2011 Growth Capital Facility

The Company entered into a loan and security agreement on September 30, 2011, as amended effective on December 13, 2011, and June 30, 2012, with Comerica Bank (“Comerica”) (collectively, the “Amended Credit Agreement”). The Amended Credit Agreement provides for an aggregate borrowing of up to $12.0 million, comprised of a growth capital loan of $5.0 million (“Growth Capital Loan”) and a formula based revolving line of credit (“RLOC”) of up to $7.0 million. The Company pledged all current and future assets, excluding its intellectual property and 35% of the Company’s investment in its subsidiary, Cerus Europe B.V., as security for borrowings under the Amended Credit Agreement.

Growth Capital Loan

Concurrent with the execution of the Amended Credit Agreement, in September 2011, the Company borrowed $5.0 million under the Growth Capital Loan, substantially all of which was used to repay the Company’s prior debt with Oxford Finance Corporation (“Oxford”), with the remainder used for general corporate purposes. The Growth Capital Loan, which matures on September 30, 2015, bears a fixed interest rate of 6.37%, with interest–only payments due for the first twelve months, followed by equal principal and interest payments for the remaining 36 months.

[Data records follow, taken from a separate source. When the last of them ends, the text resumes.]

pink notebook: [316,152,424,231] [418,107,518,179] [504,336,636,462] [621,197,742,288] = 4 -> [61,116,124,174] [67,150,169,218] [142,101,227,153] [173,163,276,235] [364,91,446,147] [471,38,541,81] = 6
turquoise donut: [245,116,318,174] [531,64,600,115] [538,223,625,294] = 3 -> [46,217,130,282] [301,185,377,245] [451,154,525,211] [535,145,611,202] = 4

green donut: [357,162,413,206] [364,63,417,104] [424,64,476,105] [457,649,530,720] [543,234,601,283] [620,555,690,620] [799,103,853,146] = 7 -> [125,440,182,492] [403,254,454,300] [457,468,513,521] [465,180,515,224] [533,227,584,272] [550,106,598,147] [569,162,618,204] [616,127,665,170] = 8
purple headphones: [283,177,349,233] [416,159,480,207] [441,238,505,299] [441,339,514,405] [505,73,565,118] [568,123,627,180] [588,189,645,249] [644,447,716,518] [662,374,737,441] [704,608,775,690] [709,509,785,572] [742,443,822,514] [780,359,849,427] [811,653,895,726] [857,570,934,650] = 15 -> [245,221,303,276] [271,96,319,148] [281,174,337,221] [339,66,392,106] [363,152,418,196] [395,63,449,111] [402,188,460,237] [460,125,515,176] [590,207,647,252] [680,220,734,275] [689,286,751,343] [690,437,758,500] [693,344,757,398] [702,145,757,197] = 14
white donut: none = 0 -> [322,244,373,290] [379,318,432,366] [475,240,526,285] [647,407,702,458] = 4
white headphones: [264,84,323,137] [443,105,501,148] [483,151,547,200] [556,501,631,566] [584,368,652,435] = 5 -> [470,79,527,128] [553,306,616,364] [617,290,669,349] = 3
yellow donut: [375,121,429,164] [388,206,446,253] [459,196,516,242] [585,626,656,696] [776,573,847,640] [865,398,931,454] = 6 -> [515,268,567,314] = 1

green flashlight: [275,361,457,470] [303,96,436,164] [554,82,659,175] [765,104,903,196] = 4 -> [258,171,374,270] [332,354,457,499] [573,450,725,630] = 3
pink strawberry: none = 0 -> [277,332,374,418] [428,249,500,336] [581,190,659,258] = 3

In September 2011, the Company incurred a commitment fee of $40,000 and loan fees of $50,000, which were recorded as a discount to its Growth Capital Loan and are being amortized as a component of interest expense using the effective interest method over the term of the Growth Capital Loan (discount was based on an implied interest rate of 7.07%). The Company will also be required to make a final payment fee of 1% of the amounts drawn under Growth Capital Loan due on the earlier of (i) prepayment of the Growth Capital Loan or (ii) the maturity of the Growth Capital Loan. The final payment fee will be accreted to interest expense using the effective interest method over the life of the Growth Capital Loan upon draw.

Revolving Line of Credit

The Amended Credit Agreement also provides for a RLOC of up to $7.0 million (the “RLOC Loan Amount”). The amount available under the RLOC is limited to the lesser of (i) 80% of eligible trade receivables or (ii) the RLOC Loan Amount. In June 2012 and December 2011, the Company drew down $0.2 million and $2.3 million, respectively, under the RLOC. The RLOC bears a floating rate based on the lender’s prime rate plus 1.50%, with interest–only payments due each month. At both June 30, 2012, and December 31, 2011, the floating rate of the RLOC was at 4.75%. The Company is required to repay the principal drawn from the RLOC at the end of the RLOC term on June 30, 2014. In September 2011, the Company incurred a commitment fee of $20,000, and will incur a $20,000 commitment fee at each annual anniversary of June 30, 2012. At June 30, 2012, and December 31, 2011, the Company had $2.5 million and $2.3 million, respectively, outstanding under the RLOC.

Compliance with Covenants

The Company is required to maintain compliance with certain customary and routine financial covenants under the Amended Credit Agreement, including maintaining a minimum cash balance of $2.5 million at Comerica and achieving minimum revenue levels, which are measured monthly based on a six-month trailing basis and must be at least 75% of the pre-established future projected revenues for the trailing six-month period. Non-compliance with the covenants could result in the principal of the note becoming due and payable. As of June 30, 2012, the Company was in compliance with the financial covenants as set forth in the Amended Credit Agreement.

2010 Growth Capital Facility

In March 2010, the Company entered into a growth capital facility agreement with Oxford and immediately borrowed and issued a senior secured note for $5.0 million. The note carried a fixed interest rate of 12.04%, with interest–only payments due for the first nine months and then equal principal and interest payments for an additional 30 months. In September 2011, the Company repaid the outstanding balance of the debt owed to Oxford using the proceeds received from the Growth Capital Loan as discussed in further detail above. The Company also accelerated and expensed the remaining closing cost and fees of $0.2 million to interest expense during the year ended December 31, 2011.